Americans are dealing with unprecedented levels of debt. According to a study from Experian, U.S. consumers owe more than $14 trillion dollars across all debt types, including mortgages, student loans, credit cards, and more. It’s the highest level of debt ever on record.
For the average household (which owes more than $90,000 in debt), these burdens can feel heavy. They might keep you from saving up, investing, or building wealth for your future. They could even put you in a bind should an emergency occur.
How do you build wealth with debt?
If you’re one of the many who are holding back on other financial goals due to high levels of debt, you’re not alone.
Fortunately, experts say you don’t have to let debts drag you down. In fact, with the right strategies, you can both pay down those balances and invest in your future at the same time. Here’s how:
1. Start with an emergency fund
Your first step is to stow away some cash for an emergency. Since you never know when a sudden expense could crop up, these savings can prevent you from falling further into debt down the line (not to mention hurting your credit score in the process).
"Save up a small emergency fund," said Leslie Tayne, founder of debt relief law firm Tayne Law Group. "Without one, emergency expenses often end up going on a credit card, and with interest rates typically in the double digits, you don't want that."
Most experts recommend having anywhere from three to six months of expenses in the bank, depending on how reliable your income is.
2. Open a high-interest savings account
You can also open a high-interest savings account, which earns interest at higher rates than typical bank accounts.
Credible can help you find a high-yield savings bank account provider and interest rates that will boost your savings. Check out what options — from each banks' minimum balance requirement to its APY — are currently available.
"It’s never a bad idea to start saving for the future and building a nest egg, even if you are paying off student loans or credit card bills," said Phillip Allen, CEO of Common Sense Retirement Planning. "Analyze your monthly expenses and dedicate a small amount towards your savings account. It may not seem like much at the start, but $20 here and there adds up over time."

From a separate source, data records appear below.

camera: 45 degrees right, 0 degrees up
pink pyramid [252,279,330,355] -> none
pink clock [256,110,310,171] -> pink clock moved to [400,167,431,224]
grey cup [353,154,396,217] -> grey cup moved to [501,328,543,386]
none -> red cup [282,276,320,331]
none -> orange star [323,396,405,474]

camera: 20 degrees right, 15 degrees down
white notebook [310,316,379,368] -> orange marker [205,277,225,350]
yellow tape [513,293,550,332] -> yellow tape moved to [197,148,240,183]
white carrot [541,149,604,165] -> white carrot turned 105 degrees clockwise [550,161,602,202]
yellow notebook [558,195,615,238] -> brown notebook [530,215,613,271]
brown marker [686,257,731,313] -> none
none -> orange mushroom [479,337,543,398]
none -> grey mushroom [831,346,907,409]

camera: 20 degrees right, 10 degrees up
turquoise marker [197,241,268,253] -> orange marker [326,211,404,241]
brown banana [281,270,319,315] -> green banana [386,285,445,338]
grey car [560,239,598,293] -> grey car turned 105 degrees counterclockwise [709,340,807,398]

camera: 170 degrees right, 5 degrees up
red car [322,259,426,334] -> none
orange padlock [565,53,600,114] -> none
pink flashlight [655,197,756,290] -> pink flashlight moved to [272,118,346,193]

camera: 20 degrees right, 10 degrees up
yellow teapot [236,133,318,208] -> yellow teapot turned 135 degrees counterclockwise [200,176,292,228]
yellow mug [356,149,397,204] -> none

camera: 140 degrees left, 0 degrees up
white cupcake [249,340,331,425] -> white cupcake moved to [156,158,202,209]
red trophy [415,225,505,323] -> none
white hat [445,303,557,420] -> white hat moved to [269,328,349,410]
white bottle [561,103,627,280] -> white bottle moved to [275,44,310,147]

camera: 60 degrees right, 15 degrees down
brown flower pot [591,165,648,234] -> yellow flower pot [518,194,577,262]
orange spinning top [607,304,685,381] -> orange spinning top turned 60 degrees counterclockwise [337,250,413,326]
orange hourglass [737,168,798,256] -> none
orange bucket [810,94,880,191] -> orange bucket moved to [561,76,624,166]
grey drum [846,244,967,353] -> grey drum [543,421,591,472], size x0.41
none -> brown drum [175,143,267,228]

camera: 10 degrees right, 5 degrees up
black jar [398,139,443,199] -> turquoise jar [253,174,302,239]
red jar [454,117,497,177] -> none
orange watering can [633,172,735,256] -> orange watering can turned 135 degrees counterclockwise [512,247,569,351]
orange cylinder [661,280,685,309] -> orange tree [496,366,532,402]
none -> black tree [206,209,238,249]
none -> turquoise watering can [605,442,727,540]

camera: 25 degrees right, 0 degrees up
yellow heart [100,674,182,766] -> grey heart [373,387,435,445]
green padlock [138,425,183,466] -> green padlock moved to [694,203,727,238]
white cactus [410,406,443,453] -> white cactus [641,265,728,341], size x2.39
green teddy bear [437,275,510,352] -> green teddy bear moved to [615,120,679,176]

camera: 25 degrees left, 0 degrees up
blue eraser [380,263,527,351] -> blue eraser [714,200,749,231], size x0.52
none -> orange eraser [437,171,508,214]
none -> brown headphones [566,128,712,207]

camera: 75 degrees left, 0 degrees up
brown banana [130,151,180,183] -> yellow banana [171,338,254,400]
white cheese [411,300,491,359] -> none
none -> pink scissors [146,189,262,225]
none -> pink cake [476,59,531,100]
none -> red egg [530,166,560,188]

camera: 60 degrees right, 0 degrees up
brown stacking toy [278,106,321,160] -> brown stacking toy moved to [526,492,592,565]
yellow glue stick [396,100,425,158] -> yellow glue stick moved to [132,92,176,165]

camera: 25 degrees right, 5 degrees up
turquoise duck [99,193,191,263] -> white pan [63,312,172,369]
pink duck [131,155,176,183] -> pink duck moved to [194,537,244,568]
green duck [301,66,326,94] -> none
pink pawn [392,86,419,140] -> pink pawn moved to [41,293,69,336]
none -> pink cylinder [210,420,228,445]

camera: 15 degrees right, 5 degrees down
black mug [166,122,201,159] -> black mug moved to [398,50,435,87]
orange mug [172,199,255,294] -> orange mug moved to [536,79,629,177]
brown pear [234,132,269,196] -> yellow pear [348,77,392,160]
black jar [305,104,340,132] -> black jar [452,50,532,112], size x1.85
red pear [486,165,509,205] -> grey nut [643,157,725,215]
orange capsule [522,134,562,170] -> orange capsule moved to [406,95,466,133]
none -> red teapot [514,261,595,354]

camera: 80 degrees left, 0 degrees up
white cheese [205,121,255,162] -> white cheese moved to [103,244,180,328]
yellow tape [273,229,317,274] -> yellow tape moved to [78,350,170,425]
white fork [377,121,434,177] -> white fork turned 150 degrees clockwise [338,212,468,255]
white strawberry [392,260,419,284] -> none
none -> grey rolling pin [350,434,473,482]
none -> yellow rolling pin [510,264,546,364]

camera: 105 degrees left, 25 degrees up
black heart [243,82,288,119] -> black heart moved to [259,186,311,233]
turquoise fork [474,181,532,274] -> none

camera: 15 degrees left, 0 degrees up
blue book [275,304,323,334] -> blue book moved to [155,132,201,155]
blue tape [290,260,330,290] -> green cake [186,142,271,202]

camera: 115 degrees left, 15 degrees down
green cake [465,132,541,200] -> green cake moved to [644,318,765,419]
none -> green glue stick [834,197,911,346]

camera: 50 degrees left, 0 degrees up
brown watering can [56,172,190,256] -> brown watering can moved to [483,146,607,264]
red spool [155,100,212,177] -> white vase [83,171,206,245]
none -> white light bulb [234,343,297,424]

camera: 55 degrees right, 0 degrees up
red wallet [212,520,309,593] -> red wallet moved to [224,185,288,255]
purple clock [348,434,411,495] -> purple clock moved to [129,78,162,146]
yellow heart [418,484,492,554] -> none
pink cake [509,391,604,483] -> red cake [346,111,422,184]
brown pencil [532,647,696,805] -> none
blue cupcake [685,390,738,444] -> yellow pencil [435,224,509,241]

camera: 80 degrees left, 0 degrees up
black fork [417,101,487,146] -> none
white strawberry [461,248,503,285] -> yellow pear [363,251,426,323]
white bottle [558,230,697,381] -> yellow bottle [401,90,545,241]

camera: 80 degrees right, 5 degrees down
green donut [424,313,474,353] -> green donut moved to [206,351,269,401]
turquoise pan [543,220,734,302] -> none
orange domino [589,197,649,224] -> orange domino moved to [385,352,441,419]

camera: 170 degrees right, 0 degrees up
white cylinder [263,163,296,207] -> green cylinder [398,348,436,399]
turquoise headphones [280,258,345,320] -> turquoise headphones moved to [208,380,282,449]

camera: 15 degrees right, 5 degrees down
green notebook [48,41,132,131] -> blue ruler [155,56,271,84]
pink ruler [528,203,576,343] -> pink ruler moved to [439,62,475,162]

It’s true: That $20 can go a long way thanks to compounding interest. The more interest you gain, the higher your balance goes, increasing your earnings every month you have the account. This is why shopping around for your savings account — and getting the best rate — is critical. (Credible can help with this).
3. Contribute to any employer-sponsored accounts
If your employer offers a 401(k) or Health Savings Account, start putting funds toward these as well. Usually, these plans will also come with a matching policy, which allows your employer to make contributions to the account as well.
"You can contribute as little as 1% of your pay and your employer may also match some or all of the amount you contribute," said Bill Van Sant, senior vice president, and managing director at Girard. "It may not be much, but it is a start, and you will develop good habits making investing a priority."
Your employer might also offer an HSP — or Health Savings Plan. These can be used for medical bills and health-related expenses and are tax-free. If you have a health insurance policy with a high deductible, these can be great ways to offset those, especially when facing major surgery or medical problem.
The bottom line
You don’t have to let debts hold you back. By opening a high-yield savings account, contributing to your employer’s retirement plans, and stowing away small amounts for an emergency fund, you can start to build wealth and save for the future despite the debts you’re facing.
"While paying off debt is important, it should not come at the expense of not investing for one’s future," Van Sant said. "In most cases, if you waited until you paid off all of your debt before beginning to invest, you could be missing out on years worth of deposits and potential market gains."